The Patron Saint of Coffee


Our Catholic faith encourages us to praise, to admire, and above all to try our best to imitate the great saints and souls who have gone before us. November 1 and 2 are two days of the year when we especially focus on these excellent men and women, reviewing their histories, admiring their perseverance, and praying for their intercession and their help in our efforts to do good, avoid evil, and observe the commandments for love of God and neighbor.

There are several popular saints who, over the years, have become household names. Examples include Francis of Assisi, Therese of Lisieux, Anthony of Padua, Thomas Aquinas, Augustine, Patrick, Teresa of Avila, Gabriel, Michael, Christopher, Jude and Valentine, just to mention a few.

However, there are other saints who are not well known and whose history has not been meticulously recorded. Nevertheless, they can be just the inspiration we need or become trusted companions we can depend upon as we go about our everyday schedule. One such obscure individual is Saint Drogo of Sebourg, the patron saint of coffee brewers. And this may even shock Dunkin’ Donuts, Maxwell House and Starbucks: the man never drank a drop of coffee in his life!

He was born in the Flanders region of Belgium on March 14, 1105 and lived until age 81 despite a life-long battle with illnesses. He was buried in Sebourg, a peaceful commune in northern France, on April 16, 1186, which is his feast day.

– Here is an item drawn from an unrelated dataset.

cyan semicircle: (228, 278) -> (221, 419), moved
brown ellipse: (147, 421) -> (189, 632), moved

St. Drogo came into the world an orphan. His father died shortly before Drogo was born and his mother died of complications during childbirth. Relatives raised him until he was able to support himself as a shepherd. At that time, shepherding provided a sustainable income because wool was essential for the growing textile trade and sheepskin was the preferred parchment for publishing documents, especially diplomas. This isolated lifestyle also afforded Drogo frequent opportunities for prayer and meditation. Whatever wages he earned he immediately gave to the poor and most abandoned.

His austere regime attracted many people to seek his advice and spiritual counsel. During the last of his several pilgrimages to Rome he contracted a disfiguring malady and was forced to live in a secluded room attached to the local church. This tiny cubical had one window through which he could receive Holy Communion, donations of barley to eat and a small bowl of warm water to drink, which may explain how he became the patron saint of coffee drinkers today.

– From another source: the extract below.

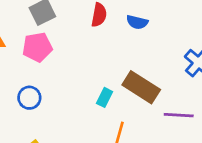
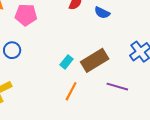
brown rectangle: (141, 87) -> (95, 60), turned -76

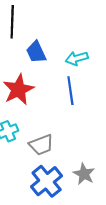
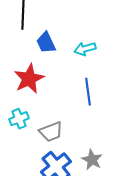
blue line: (70, 91) -> (88, 92), moved

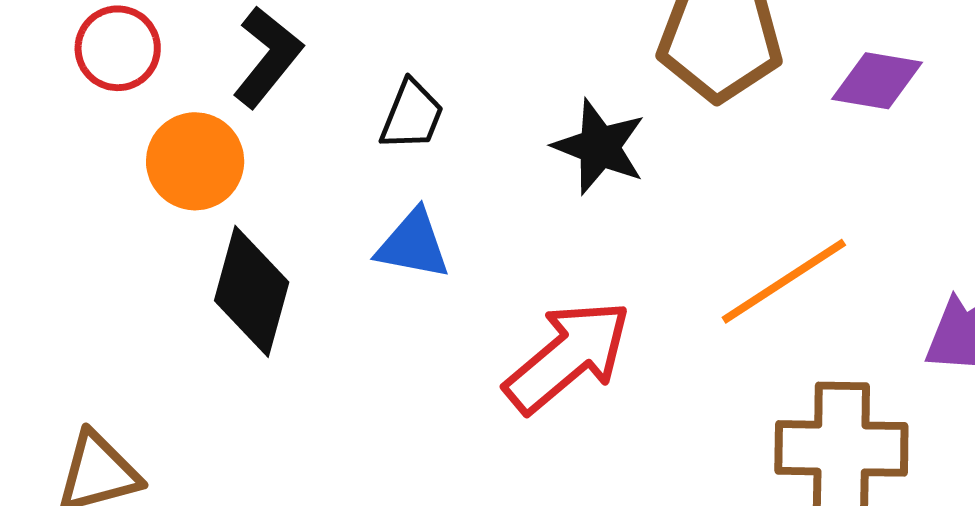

For Holy Homework: As we consider the three solitary stages of St. Drogo’s life: shepherd, pilgrim and contemplative, let’s slowly sip a cup of warm water, devoid of any flavor from coffee, tea or even a wedge of lemon. And, with eyes closed against cellphone texts, wall clocks, passersby or any of the other external stimulations that typically bombard us, let’s devote 15 minutes exclusively to God as St. Drogo often did. We can conclude this all-too-brief escape from the busy bustle of our daily routine with a prayer of thanksgiving for this respite of non-hyper calm ironically inspired by the patron saint of caffeine.